Attractions within the city include theme parks, shows, exhibits, and souvenir shops that line the streets of Niagara in an almost carnival atmosphere and spill out of the city. However, visitors should remember that visiting Canada is not as inexpensive as it was a few years ago when the American/Canadian money exchange rate was in our favor.

In the Clifton Hill district in downtown Niagara, attractions that appeal to all ages include Guinness World Records, the Haunted House, Believe it or Not by Ripley, and the House of Frankenstein. Thrill-seekers can ride 175 feet high in gondolas on a Ferris wheel.

White beluga whales and amusement rides make Marineland a popular stop for families.

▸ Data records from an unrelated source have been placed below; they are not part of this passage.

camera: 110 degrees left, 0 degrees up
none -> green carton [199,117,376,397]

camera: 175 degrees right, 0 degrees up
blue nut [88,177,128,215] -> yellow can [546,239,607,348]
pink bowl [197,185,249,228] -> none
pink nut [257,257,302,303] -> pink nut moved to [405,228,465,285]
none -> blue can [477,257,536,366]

The Skylon Tower is a pricey place for lunch and dinner, but a ride to the top affords a panoramic view of the city and all of the falls. The three decks at the top of the Skylon are a revolving dining room, the Summit Street Caf, and an observation deck. The elevator attendant announces that it will take 52 seconds to go 520 feet to the top. There is a charge to ride to the observation deck.

Near the Skylon, the IMAX Theater claims to visually strap viewers in a barrel for a hair-raising ride over the falls.

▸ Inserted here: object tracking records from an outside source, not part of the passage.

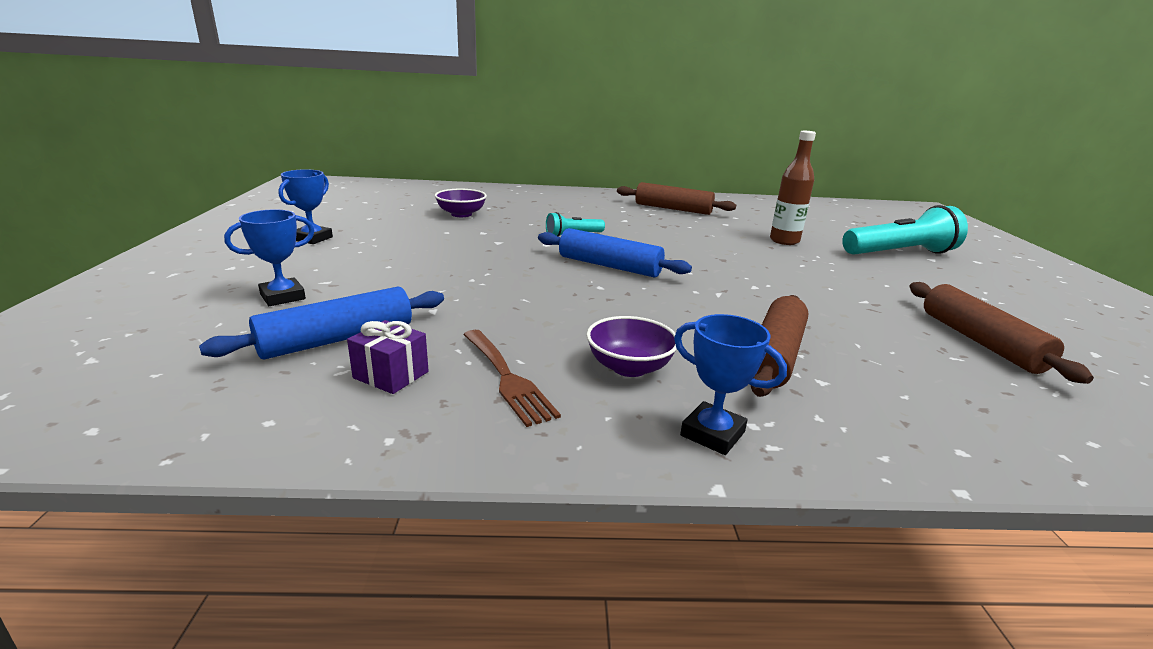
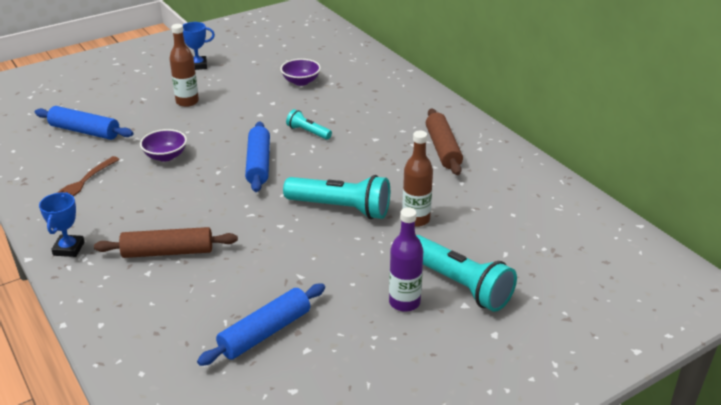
camera: 60 degrees right, 10 degrees up
blue trophy [224,209,315,306] -> none
purple gift [347,320,429,394] -> none
purple bowl [586,316,677,377] -> purple bowl moved to [140,129,187,162]
brown rolling pin [909,282,1094,384] -> blue rolling pin [197,283,325,366]
none -> brown bottle [169,24,199,107]
none -> turquoise flashlight [283,175,390,219]
none -> purple bottle [389,207,423,312]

Contact Mary Alice Powell at:

If you go:

•Adult Americans traveling into Canada are requested to show a birth certificate and photo ID or two pieces of current photo IDs at the border. For children, birth certificates are requested.

• Transportation: Taxis are plentiful in Niagara Falls. All-day shuttle passes are $6 and $1 for children.

• Information:

Falls Trivia

•The volume of water flowing over the Canadian Horseshoe Falls is 600,000 gallons per second and over the American Falls, 150,000 gallons per second. Because of two hydroelectric plants that draw water into reservoirs before the falls, the volume can vary depending upon demand. The flow is greatest during the day in June, July, and August.

• The first daredevil to go over the falls in a barrel was a 63-year-old schoolteacher. In 1901 Annie Taylor was strapped into a barrel in a special harness. She survived the plunge over the Canadian Horseshoe falls. Five of the 15 people who have dared to go over the falls in various contraptions died.

• Of the several high wire tightrope walkers who traversed the Niagara Falls gorge, Jean Gravelet, a European known as the Great Blondini, entertained the crowds by crossing his rope on a bicycle, walking blindfolded, pushing a wheelbarrow, cooking an omelet, and carrying his manager on his back.